I do believe a person can be sad, even afraid, for the world and also be happy to have a chance at baseball again. I think I am one of those people. I was sure of it before Friday. Then, for whatever reason, the construct became too fragile, perhaps during the questioning by the guard at the gate — “Have you traveled internationally? Do you have flu symptoms? Have you spent any time with someone with flu symptoms? May I take your temperature?” Perhaps when I counted the number of reporters in the press box for the start of day one. There were five. Perhaps it was the empty hallways that led to the empty stadium that will, maybe, lead to an empty season. And I wondered why we were in such a rush. Are we really sure about this? Are each of those 38 still sure? And what of those who have opted out, and those who will?

Kershaw walked into a room near the clubhouse. He sat in front of a camera. His audience was elsewhere, scattered, hunched in front of computers, trying to remember to mute and unmute on command. He said he’d brought his wife and three children from Texas.

“The process was,” he said, “I think there’s a trust factor there with Major League Baseball, players’ union, my teammates. Everybody here has to take accountability for being as safe as possible. I have trust in that. I have trust that we’re all going to do everything we possibly can to do this and play baseball. At the end of the day I wanted to play and that’s one of the biggest driving factors with as far as feeling safe too. Because if we’re allowed to be here, if MLB and the players’ union agreed to let us be here and try to do this and get this off the ground, we can give it a shot. The guys that do opt out, I understand that. I get that decision.”

Otherwise, he said, he expects to get to 100 pitches by opening day, a start that surely is his, in 20 days.

The rest is so much more complicated for them all. The rest is about staying off the ghost ship.
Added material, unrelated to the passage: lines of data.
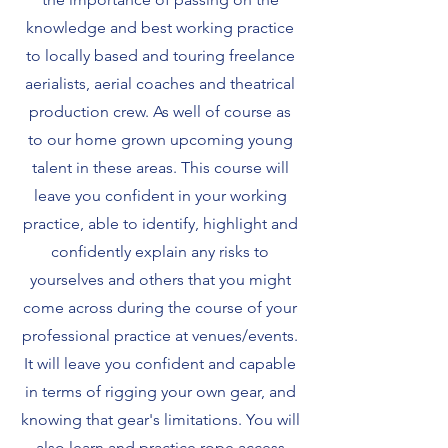
knowledge and best working practice
to locally based and touring freelance
aerialists, aerial coaches and theatrical
production crew. As well of course as
to our home grown upcoming young
talent in these areas. This course will
leave you confident in your working
practice, able to identify, highlight and
confidently explain any risks to
yourselves and others that you might
come across during the course of your
professional practice at venues/events.
It will leave you confident and capable
in terms of rigging your own gear, and
knowing that gear's limitations. You will
also learn and practice rope access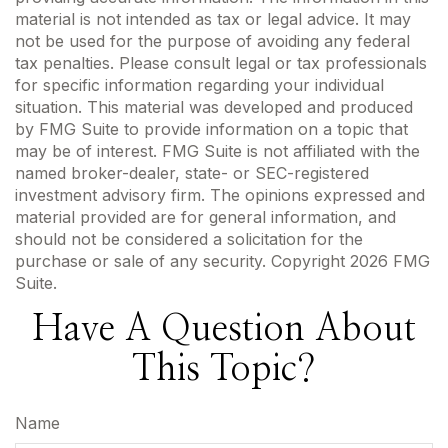
material is not intended as tax or legal advice. It may
not be used for the purpose of avoiding any federal
tax penalties. Please consult legal or tax professionals
for specific information regarding your individual
situation. This material was developed and produced
by FMG Suite to provide information on a topic that
may be of interest. FMG Suite is not affiliated with the
named broker-dealer, state- or SEC-registered
investment advisory firm. The opinions expressed and
material provided are for general information, and
should not be considered a solicitation for the
purchase or sale of any security. Copyright
2026 FMG
Suite.
Have A Question About
This Topic?
Name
“If you want to see the season through, if you want to play this season, if you want to give it its best shot, you can’t be stupid,” Kershaw said. “It’s just not worth the risk. It’s easier for me to say, I’ve got a wife and three kids. I can just go home and go to the ballpark and feel great about it. It’s going to be harder for guys that are single, living in apartments, or things like that. I understand that. But, if you want to get things off the ground, if you want to play, that’s as good of an incentive as any to do the right thing.”

That was day one. Guys threw, guys hit, guys tried not to get hit in the shins by comebackers. There’s probably something good in that. Actually, there’d better be.

“We’re all figuring it out, man,” Kershaw said. “I don’t know. It’s the first day. We’re all figuring it out as we go.”